The ACLU filed the suit on behalf of a 35-year-old Navy veteran and single father. Luis Lebron was seeking benefits to finish his college degree, but refused to take the test. According to the the state Department of Children and Families 7,000 people who took the test passed it, while only 32 people tested positive, or 2% of welfare applicants.
Supporters of the law claim individuals who refuse to take the test do so because they will test positive. Perhaps there are other explanations. Maybe it’s because those who refused to submit to the test did so because the law infers that being poor means being a drug addict.
Perhaps it has something to do with the $25-$35 dollar fee.
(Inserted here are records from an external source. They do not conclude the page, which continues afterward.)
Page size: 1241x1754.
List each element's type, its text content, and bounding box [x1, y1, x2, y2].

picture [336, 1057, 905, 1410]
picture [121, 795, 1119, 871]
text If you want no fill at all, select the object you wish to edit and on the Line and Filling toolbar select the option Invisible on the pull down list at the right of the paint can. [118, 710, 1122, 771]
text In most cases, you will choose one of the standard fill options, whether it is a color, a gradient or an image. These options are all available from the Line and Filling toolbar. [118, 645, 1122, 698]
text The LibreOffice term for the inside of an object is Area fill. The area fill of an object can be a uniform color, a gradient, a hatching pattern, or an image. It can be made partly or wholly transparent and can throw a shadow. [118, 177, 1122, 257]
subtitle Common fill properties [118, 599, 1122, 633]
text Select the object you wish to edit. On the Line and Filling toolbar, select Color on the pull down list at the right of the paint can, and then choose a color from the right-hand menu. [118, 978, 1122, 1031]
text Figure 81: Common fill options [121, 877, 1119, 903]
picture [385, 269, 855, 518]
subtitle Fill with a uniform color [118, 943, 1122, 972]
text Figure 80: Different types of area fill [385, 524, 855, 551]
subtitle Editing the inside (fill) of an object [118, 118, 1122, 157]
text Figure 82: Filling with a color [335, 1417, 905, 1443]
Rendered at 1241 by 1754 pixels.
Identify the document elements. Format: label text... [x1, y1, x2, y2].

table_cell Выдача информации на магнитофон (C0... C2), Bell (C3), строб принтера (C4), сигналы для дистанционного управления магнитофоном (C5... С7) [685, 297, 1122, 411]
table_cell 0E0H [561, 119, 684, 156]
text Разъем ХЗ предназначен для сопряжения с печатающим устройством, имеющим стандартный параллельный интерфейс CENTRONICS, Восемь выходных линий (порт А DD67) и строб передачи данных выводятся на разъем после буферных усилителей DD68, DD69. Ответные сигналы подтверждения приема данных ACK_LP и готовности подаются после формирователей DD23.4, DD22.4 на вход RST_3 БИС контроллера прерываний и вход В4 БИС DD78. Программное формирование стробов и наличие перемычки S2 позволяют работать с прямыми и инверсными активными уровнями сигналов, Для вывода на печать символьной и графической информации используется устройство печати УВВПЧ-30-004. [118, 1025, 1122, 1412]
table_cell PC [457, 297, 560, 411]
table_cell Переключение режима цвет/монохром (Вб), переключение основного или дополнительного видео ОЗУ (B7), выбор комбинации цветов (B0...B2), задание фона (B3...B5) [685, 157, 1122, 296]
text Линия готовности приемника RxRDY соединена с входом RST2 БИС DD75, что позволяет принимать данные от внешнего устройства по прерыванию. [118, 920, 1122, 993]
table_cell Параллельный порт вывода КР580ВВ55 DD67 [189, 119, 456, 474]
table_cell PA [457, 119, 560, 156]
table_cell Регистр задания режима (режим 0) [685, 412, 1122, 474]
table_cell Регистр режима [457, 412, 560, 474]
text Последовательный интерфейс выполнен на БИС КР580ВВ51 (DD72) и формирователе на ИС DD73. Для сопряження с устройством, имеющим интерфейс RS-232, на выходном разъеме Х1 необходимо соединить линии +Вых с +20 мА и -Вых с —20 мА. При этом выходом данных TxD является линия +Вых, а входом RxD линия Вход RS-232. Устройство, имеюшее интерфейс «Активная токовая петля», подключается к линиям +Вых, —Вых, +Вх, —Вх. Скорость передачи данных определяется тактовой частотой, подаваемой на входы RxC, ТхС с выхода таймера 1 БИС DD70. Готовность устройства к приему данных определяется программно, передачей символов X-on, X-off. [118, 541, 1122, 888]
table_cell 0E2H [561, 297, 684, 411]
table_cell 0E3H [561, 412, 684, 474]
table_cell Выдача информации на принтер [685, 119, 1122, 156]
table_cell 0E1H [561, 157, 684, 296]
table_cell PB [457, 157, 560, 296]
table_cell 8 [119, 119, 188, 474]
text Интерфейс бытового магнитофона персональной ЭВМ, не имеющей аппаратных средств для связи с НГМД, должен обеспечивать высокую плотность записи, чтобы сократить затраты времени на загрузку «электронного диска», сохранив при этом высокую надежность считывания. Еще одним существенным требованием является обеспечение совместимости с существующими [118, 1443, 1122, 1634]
Sure it will be reimbursed if they pass the test. But if someone is seeking financial assistance, what are the odds that they can afford the test for the assistance they need?
Maybe it has something to do with the fact that Rick Scott stands to profit from the testing.
Some of the Republican Party’s presidential candidate wannabes suggest that if someone is unemployed it’s their fault. They offer the same sort of rhetoric for poverty.
When defending the law, Rick Scott spoke of personal responsibility and accountability. Eventually he admitted that he “knows” more people on welfare have a tendency to use drugs. (video link: ) cnn.com/video/?/video/bes…
Accoeding to MSNBC’s report on this story, the welfare allowance for a single person is $180.00 per month and for a family of four, $364.00
Think about that. For a single person that’s about $6 per day and roughly $3.00 per day for each person in a family of four to pay for all living expenses.
Now, if there were statistics to prove Rick Scott’s claim that welfare recipients were more likely to use drugs than someone who wasn’t, then one could at least accept that he was trying to solve a real problem. Few people would support the idea of using tax dollars to support someone’s drug addiction, be that an individual on welfare, a government employee, or a legislator.
However, this is about punishing and humiliating people because they are desperate enough to seek public assistance and if the judge is right, this is about inferring that the poor are not worthy of the rights and protections afforded to all Americans under the constitution.
This law doesn’t even succeed on the claim that it would some how save money. Fortunately, for people seeking public assistance in Florida, Judge Scriven is more in tune with reality than the Governor and the legislators who passed this bill.